Return only the lines of the data below from the line with "8: (23, 172)" up to and including the line with "45: (59, 44)", exactly as written, with the pictures omitted.

Supplied material Start Marker

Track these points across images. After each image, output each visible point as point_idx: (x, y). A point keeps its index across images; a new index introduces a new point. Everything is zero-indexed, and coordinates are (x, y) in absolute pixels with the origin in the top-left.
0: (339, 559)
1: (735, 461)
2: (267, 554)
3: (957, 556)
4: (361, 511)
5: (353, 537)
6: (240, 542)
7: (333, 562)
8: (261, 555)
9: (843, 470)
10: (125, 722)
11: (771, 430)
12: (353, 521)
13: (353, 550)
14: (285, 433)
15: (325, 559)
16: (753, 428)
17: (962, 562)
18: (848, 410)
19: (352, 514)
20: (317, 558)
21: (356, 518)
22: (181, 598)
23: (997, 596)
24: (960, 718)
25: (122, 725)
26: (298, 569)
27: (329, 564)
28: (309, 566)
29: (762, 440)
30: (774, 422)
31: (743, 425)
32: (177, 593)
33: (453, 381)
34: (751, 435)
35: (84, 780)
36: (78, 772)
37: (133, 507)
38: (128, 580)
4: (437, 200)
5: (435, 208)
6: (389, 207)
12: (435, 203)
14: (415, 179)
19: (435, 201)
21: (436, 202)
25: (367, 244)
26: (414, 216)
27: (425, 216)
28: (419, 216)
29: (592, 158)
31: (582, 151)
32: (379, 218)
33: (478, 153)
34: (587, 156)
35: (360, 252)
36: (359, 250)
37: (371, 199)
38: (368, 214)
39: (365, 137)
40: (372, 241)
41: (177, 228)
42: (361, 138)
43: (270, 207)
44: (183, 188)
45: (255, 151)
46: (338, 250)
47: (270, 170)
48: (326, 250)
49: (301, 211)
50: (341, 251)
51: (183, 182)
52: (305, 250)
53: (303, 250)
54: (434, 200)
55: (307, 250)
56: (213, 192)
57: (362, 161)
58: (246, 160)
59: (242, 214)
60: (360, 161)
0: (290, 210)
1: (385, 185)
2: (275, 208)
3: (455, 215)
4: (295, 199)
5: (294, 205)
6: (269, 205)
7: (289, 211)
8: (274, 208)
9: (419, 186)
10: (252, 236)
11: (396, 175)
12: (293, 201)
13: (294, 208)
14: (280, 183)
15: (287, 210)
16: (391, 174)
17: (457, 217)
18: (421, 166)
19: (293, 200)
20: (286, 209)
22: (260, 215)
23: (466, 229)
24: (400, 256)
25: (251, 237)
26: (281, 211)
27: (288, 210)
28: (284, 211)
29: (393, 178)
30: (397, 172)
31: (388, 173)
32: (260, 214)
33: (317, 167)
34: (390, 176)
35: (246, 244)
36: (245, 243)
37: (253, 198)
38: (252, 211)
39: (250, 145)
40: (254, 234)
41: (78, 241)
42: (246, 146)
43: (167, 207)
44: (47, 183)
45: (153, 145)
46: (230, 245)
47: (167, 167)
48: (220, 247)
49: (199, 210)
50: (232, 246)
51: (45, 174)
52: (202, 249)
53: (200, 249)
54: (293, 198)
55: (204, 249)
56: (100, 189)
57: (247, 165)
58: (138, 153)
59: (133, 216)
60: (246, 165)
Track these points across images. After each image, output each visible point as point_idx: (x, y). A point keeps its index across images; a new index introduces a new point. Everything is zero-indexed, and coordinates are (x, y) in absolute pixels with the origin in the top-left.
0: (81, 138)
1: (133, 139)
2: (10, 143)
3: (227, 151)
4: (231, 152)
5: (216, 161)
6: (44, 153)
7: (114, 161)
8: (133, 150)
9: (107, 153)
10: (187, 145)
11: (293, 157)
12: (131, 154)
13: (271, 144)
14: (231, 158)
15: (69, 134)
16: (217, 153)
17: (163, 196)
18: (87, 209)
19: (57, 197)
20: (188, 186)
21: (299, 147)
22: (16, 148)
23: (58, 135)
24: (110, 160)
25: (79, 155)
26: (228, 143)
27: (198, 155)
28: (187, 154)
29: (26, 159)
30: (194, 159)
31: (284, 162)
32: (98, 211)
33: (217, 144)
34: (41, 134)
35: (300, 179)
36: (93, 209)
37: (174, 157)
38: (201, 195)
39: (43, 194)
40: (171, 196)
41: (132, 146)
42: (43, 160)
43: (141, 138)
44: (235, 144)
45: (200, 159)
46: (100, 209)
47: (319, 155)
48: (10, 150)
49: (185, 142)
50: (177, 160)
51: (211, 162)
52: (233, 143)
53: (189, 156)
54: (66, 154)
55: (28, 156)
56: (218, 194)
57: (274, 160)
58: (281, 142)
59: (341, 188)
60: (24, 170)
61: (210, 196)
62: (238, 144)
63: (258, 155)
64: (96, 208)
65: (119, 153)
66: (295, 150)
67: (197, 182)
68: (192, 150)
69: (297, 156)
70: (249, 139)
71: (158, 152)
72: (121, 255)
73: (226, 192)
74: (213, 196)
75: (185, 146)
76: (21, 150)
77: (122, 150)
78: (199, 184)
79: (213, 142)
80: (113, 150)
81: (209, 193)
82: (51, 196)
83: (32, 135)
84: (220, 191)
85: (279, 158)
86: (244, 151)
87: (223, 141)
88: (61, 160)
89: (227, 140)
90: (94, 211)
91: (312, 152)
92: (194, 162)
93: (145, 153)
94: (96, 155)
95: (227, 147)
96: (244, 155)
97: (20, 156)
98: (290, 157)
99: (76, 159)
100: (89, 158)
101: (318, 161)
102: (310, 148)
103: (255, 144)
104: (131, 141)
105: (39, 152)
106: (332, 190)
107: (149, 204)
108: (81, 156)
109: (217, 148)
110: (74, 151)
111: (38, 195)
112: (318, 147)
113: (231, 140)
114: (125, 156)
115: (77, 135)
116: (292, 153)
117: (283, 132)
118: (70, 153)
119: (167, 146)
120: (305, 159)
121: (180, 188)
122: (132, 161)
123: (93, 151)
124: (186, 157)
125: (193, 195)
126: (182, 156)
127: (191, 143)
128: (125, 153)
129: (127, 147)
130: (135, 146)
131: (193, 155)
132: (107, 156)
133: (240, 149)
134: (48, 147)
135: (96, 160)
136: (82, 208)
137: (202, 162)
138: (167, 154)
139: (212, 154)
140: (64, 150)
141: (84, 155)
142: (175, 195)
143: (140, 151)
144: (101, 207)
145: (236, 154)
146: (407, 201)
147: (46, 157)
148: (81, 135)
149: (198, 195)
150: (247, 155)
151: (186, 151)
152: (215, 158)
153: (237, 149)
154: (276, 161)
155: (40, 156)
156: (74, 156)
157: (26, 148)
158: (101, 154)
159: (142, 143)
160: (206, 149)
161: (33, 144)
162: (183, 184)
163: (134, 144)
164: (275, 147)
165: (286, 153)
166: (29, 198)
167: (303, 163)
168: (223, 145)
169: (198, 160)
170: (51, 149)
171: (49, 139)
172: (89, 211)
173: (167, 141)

Supplied material End Marker
Supplied material Start Marker

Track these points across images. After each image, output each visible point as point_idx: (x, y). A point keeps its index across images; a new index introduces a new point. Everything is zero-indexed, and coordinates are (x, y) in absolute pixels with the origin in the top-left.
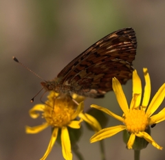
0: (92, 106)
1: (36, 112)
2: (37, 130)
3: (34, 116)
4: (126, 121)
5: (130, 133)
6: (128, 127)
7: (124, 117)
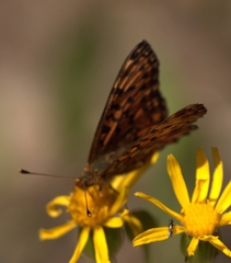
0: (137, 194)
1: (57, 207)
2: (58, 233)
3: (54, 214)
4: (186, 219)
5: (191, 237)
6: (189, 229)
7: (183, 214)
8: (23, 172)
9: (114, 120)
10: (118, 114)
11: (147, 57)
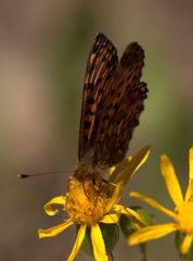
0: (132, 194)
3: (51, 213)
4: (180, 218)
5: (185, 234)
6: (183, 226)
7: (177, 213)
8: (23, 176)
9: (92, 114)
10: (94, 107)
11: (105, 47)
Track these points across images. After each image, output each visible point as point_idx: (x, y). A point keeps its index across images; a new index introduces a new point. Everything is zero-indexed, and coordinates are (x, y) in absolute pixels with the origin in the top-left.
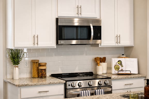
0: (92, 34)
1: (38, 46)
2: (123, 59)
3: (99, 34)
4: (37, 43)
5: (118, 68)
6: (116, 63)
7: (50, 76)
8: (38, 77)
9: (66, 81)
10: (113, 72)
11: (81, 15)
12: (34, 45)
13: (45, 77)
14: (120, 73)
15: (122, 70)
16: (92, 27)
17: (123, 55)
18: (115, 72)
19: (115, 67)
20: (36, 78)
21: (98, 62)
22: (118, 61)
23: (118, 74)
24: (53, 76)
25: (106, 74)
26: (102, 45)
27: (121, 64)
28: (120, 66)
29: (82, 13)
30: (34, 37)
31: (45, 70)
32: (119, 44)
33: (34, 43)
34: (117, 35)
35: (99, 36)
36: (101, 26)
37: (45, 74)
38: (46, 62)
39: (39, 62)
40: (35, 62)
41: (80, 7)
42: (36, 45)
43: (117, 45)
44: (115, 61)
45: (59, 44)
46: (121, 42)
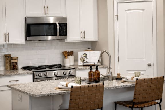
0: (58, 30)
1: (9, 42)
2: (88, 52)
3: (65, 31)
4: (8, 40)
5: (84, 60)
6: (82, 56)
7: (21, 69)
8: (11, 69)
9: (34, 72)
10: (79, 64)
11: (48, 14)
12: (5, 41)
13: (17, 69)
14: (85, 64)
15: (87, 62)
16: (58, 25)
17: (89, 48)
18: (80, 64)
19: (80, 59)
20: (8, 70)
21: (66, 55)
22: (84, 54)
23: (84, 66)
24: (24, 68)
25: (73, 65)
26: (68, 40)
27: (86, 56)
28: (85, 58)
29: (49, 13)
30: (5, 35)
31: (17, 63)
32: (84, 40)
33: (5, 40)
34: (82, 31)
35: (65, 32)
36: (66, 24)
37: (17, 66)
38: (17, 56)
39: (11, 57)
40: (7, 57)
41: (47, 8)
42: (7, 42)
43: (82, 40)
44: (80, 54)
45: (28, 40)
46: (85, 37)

Supplied material End Marker

▸ **Response below**
8: (23, 172)
9: (114, 120)
10: (118, 114)
11: (147, 57)
0: (132, 194)
3: (51, 213)
4: (180, 218)
5: (185, 234)
6: (183, 226)
7: (177, 213)
8: (23, 176)
9: (92, 114)
10: (94, 107)
11: (105, 47)
Track these points across images. After each image, output each visible point as point_idx: (x, y). A point keeps its index across images; a new index introduces a new point. Everything is zero-indexed, and coordinates are (x, y) in absolute pixels with the origin in the top-left.
0: (92, 34)
1: (38, 46)
2: (123, 59)
3: (99, 34)
4: (37, 43)
5: (118, 68)
6: (116, 63)
7: (50, 76)
8: (38, 77)
9: (66, 81)
10: (113, 72)
11: (81, 15)
12: (34, 45)
13: (45, 77)
14: (120, 73)
15: (122, 70)
16: (92, 27)
17: (123, 55)
18: (115, 72)
19: (115, 67)
20: (36, 78)
21: (98, 62)
22: (118, 61)
23: (118, 74)
24: (53, 76)
25: (106, 74)
26: (102, 45)
27: (121, 64)
28: (120, 66)
29: (82, 13)
30: (34, 37)
31: (45, 70)
32: (119, 44)
33: (34, 43)
34: (117, 35)
35: (99, 36)
36: (101, 26)
37: (45, 74)
38: (46, 62)
39: (39, 62)
40: (35, 62)
41: (80, 7)
42: (36, 45)
43: (117, 45)
44: (115, 61)
45: (59, 44)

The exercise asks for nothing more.